» **TASK REQUIREMENTS**
Tally the lines in the data below where the word "along" appears, and give the tally alone.

» **MATERIAL PROVIDED**
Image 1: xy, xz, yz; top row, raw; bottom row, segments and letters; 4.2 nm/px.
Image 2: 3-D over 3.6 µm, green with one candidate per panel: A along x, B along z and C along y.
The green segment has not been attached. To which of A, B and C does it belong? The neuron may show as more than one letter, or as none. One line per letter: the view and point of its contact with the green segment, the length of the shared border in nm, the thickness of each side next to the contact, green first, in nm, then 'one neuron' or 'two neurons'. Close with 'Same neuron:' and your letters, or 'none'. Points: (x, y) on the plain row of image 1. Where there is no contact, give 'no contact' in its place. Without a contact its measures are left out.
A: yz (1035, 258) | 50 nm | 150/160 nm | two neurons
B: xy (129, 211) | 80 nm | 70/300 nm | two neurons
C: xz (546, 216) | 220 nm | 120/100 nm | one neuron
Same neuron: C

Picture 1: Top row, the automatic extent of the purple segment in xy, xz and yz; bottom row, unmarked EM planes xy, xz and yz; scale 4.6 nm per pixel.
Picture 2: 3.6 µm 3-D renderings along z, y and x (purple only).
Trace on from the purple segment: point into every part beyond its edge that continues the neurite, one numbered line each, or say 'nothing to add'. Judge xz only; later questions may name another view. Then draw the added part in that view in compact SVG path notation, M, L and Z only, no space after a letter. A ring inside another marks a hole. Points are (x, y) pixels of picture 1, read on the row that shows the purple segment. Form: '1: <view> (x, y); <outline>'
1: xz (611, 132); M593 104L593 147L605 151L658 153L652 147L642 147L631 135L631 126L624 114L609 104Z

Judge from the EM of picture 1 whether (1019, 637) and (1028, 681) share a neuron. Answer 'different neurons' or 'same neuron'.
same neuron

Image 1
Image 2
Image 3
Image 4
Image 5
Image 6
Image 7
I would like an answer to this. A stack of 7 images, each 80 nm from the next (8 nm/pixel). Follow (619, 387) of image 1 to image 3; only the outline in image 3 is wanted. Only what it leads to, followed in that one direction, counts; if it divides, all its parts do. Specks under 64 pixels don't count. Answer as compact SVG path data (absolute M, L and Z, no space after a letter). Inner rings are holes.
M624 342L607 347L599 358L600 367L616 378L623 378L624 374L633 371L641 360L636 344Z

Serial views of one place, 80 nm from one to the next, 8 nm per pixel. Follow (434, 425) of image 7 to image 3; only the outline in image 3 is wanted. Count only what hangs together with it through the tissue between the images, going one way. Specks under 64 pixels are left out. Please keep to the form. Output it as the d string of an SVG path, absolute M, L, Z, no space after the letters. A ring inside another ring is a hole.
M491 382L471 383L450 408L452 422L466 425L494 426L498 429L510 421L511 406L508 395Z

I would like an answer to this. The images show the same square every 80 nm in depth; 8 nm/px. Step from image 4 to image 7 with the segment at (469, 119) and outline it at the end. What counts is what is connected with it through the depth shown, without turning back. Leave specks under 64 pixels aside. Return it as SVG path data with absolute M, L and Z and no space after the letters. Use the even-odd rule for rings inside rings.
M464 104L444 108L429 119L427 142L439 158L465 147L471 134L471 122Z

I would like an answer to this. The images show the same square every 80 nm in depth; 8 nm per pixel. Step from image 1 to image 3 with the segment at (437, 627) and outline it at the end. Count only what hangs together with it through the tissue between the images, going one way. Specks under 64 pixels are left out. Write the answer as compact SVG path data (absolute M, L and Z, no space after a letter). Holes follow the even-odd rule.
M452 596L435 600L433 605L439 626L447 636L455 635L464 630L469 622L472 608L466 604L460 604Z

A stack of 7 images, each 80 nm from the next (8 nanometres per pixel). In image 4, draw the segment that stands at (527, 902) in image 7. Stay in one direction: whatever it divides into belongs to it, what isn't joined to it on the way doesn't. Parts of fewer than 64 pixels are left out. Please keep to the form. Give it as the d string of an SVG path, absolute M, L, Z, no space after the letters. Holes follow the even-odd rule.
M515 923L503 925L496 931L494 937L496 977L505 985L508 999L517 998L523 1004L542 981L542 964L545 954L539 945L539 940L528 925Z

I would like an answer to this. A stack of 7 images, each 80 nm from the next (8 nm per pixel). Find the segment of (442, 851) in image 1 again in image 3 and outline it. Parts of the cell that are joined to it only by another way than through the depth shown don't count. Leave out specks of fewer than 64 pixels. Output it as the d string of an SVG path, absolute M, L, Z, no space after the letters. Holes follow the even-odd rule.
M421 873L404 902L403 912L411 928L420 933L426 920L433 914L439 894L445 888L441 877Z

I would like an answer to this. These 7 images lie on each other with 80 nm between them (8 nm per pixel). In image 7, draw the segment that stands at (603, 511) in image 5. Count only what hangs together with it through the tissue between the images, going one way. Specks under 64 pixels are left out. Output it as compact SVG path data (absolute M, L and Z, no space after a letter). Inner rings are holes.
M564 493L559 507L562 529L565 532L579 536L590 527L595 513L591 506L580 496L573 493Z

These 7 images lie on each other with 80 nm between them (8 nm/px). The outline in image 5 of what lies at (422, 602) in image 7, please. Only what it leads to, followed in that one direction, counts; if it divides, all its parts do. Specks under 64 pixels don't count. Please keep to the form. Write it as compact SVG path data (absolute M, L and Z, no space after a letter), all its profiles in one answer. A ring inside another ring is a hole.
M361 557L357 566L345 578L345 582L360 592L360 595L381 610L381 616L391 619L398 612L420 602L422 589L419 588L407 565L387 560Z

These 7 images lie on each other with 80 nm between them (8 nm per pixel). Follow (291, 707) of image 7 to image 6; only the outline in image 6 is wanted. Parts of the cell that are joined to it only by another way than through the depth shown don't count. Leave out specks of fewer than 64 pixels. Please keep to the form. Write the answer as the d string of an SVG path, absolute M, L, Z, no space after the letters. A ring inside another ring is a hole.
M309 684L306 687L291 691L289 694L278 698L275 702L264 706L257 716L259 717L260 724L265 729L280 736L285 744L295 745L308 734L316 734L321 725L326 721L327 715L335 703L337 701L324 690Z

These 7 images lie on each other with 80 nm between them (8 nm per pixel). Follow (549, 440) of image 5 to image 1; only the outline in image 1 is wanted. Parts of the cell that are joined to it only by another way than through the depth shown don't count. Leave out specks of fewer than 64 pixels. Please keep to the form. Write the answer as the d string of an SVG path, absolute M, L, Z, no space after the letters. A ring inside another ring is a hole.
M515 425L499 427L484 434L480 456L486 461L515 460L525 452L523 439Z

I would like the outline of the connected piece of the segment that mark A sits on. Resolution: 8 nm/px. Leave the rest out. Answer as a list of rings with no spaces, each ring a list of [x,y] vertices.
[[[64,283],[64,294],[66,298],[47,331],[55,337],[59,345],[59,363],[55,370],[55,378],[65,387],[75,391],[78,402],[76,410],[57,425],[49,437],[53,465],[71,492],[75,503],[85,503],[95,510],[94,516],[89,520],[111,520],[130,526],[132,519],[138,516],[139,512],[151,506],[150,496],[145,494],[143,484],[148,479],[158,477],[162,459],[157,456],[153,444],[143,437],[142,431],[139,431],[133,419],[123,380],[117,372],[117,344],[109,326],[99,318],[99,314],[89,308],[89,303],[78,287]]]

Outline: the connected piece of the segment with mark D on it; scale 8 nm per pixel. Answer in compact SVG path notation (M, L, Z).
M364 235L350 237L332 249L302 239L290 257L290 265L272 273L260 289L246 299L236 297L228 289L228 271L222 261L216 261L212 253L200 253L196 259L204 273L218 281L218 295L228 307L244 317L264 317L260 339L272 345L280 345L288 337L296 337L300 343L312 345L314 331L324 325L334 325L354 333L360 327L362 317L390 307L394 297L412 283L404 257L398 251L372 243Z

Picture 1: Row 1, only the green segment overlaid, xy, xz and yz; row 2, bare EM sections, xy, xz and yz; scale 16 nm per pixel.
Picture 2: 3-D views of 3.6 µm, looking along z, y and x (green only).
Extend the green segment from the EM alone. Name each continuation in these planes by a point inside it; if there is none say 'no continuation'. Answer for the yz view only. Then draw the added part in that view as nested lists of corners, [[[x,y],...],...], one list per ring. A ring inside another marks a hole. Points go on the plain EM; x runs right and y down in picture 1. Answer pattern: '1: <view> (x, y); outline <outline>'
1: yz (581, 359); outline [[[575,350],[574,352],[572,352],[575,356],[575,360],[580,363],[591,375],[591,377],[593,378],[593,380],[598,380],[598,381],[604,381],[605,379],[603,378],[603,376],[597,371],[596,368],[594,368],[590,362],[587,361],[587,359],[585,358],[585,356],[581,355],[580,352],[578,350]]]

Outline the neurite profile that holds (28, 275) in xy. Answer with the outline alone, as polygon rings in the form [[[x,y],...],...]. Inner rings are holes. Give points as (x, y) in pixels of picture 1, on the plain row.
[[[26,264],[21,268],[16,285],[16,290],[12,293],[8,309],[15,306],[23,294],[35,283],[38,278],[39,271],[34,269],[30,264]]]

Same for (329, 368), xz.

» **REPLY**
3